> WORK ITEM: Because the listing below is to be kept intact, restate all of it word for word.

> STUDY MATERIAL:

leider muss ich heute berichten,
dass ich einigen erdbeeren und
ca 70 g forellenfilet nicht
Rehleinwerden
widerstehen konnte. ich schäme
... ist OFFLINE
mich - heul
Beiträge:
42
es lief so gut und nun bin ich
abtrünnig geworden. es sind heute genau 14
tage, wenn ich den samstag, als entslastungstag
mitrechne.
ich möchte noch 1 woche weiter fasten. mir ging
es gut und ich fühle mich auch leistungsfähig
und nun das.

> ANSWER TO THE EXERCISE:
leider muss ich heute berichten,
dass ich einigen erdbeeren und
ca 70 g forellenfilet nicht
Rehleinwerden
widerstehen konnte. ich schäme
... ist OFFLINE
mich - heul
Beiträge:
42
es lief so gut und nun bin ich
abtrünnig geworden. es sind heute genau 14
tage, wenn ich den samstag, als entslastungstag
mitrechne.
ich möchte noch 1 woche weiter fasten. mir ging
es gut und ich fühle mich auch leistungsfähig
und nun das.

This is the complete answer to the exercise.